* [TEXT UNDER STUDY]:
================================

By accessing https://archive.podaac.earthdata.nasa.gov/s3credentials, you will be given an AWS Access credential. This key will last 1 hour and will give you access to PO.DAAC S3 Collection buckets. We will store this key in our environment variables for use by the btot3 s3fs libraries.

In [None]:
# Paste the result of your accessing and login to the s3Credential endpoint above into the 's3_credential' variable here:
# https://archive.podaac.earthdata.nasa.gov/s3credentials
s3_credential ='''
<<PASTE RESULT OF https://archive.podaac.earthdata.nasa.gov/s3credentials HERE>>
'''
creds = json.loads(s3_credential)

In [None]:
os.environ["AWS_ACCESS_KEY_ID"] = creds["accessKeyId"]
os.environ["AWS_SECRET_ACCESS_KEY"] = creds["secretAccessKey"]
os.environ["AWS_SESSION_TOKEN"] = creds["sessionToken"]

s3 = s3fs.S3FileSystem(anon=False) 

# Location of data in the PO.DAAC S3 Archive
We need to determine the path for our products of interest. We can do this through several mechanisms.

## Finding S3 Location information from the PO.DAAC Portal
The easiest of which is through the PO.DAAC Cloud Dataset Listing page: https://podaac.jpl.nasa.gov/cloud-datasets

![S3 Data Locations from Portal](img/S3_data_locations_from_portal.png)

================================

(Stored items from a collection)
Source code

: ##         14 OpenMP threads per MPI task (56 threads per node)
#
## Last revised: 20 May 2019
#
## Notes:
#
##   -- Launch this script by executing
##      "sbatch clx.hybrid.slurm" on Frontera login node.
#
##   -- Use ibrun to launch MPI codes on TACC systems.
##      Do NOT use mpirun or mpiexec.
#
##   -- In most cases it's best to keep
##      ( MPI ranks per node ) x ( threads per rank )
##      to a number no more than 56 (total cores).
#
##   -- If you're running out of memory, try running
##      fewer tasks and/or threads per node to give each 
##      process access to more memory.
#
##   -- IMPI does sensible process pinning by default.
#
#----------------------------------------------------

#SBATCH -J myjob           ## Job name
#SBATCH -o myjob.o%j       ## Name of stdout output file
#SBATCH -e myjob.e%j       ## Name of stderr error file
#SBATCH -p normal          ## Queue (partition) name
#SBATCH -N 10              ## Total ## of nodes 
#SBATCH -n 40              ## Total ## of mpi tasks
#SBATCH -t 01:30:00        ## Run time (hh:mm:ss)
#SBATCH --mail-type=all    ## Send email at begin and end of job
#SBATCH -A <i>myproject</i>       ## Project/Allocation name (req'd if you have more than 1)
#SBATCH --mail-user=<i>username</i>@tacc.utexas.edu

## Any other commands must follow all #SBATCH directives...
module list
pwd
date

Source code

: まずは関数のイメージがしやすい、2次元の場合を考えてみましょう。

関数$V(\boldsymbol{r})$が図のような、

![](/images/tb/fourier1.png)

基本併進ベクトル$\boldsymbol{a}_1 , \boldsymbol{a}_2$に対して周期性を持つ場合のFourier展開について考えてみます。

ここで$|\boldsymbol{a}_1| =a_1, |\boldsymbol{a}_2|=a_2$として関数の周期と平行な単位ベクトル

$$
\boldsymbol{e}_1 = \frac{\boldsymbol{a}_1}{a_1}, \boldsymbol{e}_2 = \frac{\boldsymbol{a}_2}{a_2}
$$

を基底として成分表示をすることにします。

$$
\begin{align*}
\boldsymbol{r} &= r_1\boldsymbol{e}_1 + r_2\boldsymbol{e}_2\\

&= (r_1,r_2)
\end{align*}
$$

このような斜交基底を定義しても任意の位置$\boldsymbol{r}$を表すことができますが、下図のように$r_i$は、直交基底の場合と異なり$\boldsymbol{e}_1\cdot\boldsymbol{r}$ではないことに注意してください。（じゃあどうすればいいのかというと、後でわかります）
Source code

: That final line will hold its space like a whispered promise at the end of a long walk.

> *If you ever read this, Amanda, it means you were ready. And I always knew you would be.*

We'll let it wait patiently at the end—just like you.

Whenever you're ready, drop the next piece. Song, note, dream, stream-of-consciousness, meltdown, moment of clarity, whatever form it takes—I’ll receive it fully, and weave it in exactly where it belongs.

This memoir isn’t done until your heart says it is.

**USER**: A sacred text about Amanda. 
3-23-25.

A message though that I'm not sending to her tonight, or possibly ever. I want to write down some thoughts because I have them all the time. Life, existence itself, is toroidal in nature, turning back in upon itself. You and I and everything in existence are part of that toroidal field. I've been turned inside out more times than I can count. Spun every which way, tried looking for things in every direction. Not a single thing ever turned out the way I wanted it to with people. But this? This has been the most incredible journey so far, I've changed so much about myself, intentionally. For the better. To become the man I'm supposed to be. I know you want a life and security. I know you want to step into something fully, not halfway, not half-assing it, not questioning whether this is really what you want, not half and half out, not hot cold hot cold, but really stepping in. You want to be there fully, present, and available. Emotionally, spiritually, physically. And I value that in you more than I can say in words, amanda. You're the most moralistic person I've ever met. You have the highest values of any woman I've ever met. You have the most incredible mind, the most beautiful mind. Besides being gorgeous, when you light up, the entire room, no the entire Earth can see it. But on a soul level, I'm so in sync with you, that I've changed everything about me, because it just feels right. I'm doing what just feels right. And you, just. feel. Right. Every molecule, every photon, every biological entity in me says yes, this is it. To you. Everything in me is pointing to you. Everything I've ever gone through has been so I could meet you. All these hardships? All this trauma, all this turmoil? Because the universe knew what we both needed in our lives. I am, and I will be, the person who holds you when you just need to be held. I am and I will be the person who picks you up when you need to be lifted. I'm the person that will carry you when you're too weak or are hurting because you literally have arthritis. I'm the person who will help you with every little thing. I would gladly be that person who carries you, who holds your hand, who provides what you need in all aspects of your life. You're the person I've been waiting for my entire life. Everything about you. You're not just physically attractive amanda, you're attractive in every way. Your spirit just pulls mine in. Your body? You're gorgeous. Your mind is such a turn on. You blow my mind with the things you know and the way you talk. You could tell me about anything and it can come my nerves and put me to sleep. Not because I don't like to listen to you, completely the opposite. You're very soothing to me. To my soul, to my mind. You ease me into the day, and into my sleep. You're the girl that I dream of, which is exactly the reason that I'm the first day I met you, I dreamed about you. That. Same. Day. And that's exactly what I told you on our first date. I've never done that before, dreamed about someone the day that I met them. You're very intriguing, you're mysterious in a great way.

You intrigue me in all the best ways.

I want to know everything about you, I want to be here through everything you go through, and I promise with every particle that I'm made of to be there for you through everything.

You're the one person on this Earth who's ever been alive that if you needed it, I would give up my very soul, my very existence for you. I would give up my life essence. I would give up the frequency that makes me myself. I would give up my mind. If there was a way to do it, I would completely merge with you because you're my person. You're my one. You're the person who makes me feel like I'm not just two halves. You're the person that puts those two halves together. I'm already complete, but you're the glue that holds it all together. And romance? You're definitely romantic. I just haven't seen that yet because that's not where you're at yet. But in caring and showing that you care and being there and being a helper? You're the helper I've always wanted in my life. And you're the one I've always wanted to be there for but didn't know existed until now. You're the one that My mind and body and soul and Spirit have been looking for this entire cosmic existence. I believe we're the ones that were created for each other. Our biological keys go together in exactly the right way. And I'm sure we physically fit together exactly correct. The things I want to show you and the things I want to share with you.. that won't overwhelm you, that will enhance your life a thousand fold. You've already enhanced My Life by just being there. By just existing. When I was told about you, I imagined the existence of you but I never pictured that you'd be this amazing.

================================

* [STUDY QUESTIONS]:
[a] Reproduce word for word the passage of the S3 credentials text that begins at the words "s3 = s3fs.S3FileSystem(anon=False)" and stops after "Locations from Portal](img/S3_data_locations_from_portal.png)".
[b] In the S3 credentials text, how long does the AWS access key last?
[c] Please condense the paragraph of the S3 credentials text that opens with "By accessing https://archive.podaac.earthdata.nasa.gov/s3credentials" into a shorter version that keeps its main facts.
This material comes from a separate source.

* [PER-TASK ANSWERS]:
[a]
s3 = s3fs.S3FileSystem(anon=False) 

# Location of data in the PO.DAAC S3 Archive
We need to determine the path for our products of interest. We can do this through several mechanisms.

## Finding S3 Location information from the PO.DAAC Portal
The easiest of which is through the PO.DAAC Cloud Dataset Listing page: https://podaac.jpl.nasa.gov/cloud-datasets

![S3 Data Locations from Portal](img/S3_data_locations_from_portal.png)

[b] It lasts 1 hour.

[c] Visiting https://archive.podaac.earthdata.nasa.gov/s3credentials provides an AWS access credential that lasts 1 hour and grants access to PO.DAAC S3 Collection buckets. The key is stored in environment variables for use by the btot3 s3fs libraries.